= Beginning of Section =

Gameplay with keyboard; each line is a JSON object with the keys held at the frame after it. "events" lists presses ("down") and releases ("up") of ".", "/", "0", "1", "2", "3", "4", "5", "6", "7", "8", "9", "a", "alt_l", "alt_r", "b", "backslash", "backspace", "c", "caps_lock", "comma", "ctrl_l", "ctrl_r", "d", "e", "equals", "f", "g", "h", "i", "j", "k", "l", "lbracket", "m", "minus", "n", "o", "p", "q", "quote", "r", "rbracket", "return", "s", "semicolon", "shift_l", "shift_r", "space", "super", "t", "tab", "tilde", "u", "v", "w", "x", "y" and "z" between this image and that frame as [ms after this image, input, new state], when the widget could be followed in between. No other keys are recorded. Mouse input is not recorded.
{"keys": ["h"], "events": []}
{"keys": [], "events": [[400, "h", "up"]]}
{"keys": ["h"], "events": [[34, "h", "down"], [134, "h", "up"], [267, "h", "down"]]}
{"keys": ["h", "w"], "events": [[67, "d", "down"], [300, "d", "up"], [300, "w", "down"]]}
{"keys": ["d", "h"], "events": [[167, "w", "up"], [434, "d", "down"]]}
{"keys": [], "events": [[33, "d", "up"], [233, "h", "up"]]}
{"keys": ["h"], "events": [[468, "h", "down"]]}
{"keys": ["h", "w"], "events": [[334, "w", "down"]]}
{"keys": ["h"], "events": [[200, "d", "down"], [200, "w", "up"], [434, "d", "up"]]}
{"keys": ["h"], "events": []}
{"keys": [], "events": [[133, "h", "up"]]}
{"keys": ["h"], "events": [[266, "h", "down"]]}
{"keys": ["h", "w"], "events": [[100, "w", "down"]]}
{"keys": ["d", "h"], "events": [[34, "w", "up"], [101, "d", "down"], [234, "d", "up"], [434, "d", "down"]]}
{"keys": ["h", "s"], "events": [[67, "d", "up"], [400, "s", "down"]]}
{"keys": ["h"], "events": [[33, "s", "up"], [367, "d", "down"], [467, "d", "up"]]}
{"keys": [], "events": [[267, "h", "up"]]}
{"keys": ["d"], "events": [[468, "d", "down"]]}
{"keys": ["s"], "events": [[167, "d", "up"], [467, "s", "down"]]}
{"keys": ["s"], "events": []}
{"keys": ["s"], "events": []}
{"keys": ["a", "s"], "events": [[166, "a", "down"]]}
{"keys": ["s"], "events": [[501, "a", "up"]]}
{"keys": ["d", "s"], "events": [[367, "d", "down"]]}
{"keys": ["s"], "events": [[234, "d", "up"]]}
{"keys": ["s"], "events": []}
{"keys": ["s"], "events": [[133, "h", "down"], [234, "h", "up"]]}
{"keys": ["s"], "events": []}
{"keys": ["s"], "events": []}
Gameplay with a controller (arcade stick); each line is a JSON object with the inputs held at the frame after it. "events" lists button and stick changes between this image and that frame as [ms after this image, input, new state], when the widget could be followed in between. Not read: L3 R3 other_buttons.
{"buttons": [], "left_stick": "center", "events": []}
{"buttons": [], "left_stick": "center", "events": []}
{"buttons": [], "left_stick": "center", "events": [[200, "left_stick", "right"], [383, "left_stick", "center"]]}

= End of Section =

> _Exercise_
Nothing is to be left out, and every entry is to be transcribed exactly.

> _Output below_
Gameplay with keyboard; each line is a JSON object with the keys held at the frame after it. "events" lists presses ("down") and releases ("up") of ".", "/", "0", "1", "2", "3", "4", "5", "6", "7", "8", "9", "a", "alt_l", "alt_r", "b", "backslash", "backspace", "c", "caps_lock", "comma", "ctrl_l", "ctrl_r", "d", "e", "equals", "f", "g", "h", "i", "j", "k", "l", "lbracket", "m", "minus", "n", "o", "p", "q", "quote", "r", "rbracket", "return", "s", "semicolon", "shift_l", "shift_r", "space", "super", "t", "tab", "tilde", "u", "v", "w", "x", "y" and "z" between this image and that frame as [ms after this image, input, new state], when the widget could be followed in between. No other keys are recorded. Mouse input is not recorded.
{"keys": ["h"], "events": []}
{"keys": [], "events": [[400, "h", "up"]]}
{"keys": ["h"], "events": [[34, "h", "down"], [134, "h", "up"], [267, "h", "down"]]}
{"keys": ["h", "w"], "events": [[67, "d", "down"], [300, "d", "up"], [300, "w", "down"]]}
{"keys": ["d", "h"], "events": [[167, "w", "up"], [434, "d", "down"]]}
{"keys": [], "events": [[33, "d", "up"], [233, "h", "up"]]}
{"keys": ["h"], "events": [[468, "h", "down"]]}
{"keys": ["h", "w"], "events": [[334, "w", "down"]]}
{"keys": ["h"], "events": [[200, "d", "down"], [200, "w", "up"], [434, "d", "up"]]}
{"keys": ["h"], "events": []}
{"keys": [], "events": [[133, "h", "up"]]}
{"keys": ["h"], "events": [[266, "h", "down"]]}
{"keys": ["h", "w"], "events": [[100, "w", "down"]]}
{"keys": ["d", "h"], "events": [[34, "w", "up"], [101, "d", "down"], [234, "d", "up"], [434, "d", "down"]]}
{"keys": ["h", "s"], "events": [[67, "d", "up"], [400, "s", "down"]]}
{"keys": ["h"], "events": [[33, "s", "up"], [367, "d", "down"], [467, "d", "up"]]}
{"keys": [], "events": [[267, "h", "up"]]}
{"keys": ["d"], "events": [[468, "d", "down"]]}
{"keys": ["s"], "events": [[167, "d", "up"], [467, "s", "down"]]}
{"keys": ["s"], "events": []}
{"keys": ["s"], "events": []}
{"keys": ["a", "s"], "events": [[166, "a", "down"]]}
{"keys": ["s"], "events": [[501, "a", "up"]]}
{"keys": ["d", "s"], "events": [[367, "d", "down"]]}
{"keys": ["s"], "events": [[234, "d", "up"]]}
{"keys": ["s"], "events": []}
{"keys": ["s"], "events": [[133, "h", "down"], [234, "h", "up"]]}
{"keys": ["s"], "events": []}
{"keys": ["s"], "events": []}
Gameplay with a controller (arcade stick); each line is a JSON object with the inputs held at the frame after it. "events" lists button and stick changes between this image and that frame as [ms after this image, input, new state], when the widget could be followed in between. Not read: L3 R3 other_buttons.
{"buttons": [], "left_stick": "center", "events": []}
{"buttons": [], "left_stick": "center", "events": []}
{"buttons": [], "left_stick": "center", "events": [[200, "left_stick", "right"], [383, "left_stick", "center"]]}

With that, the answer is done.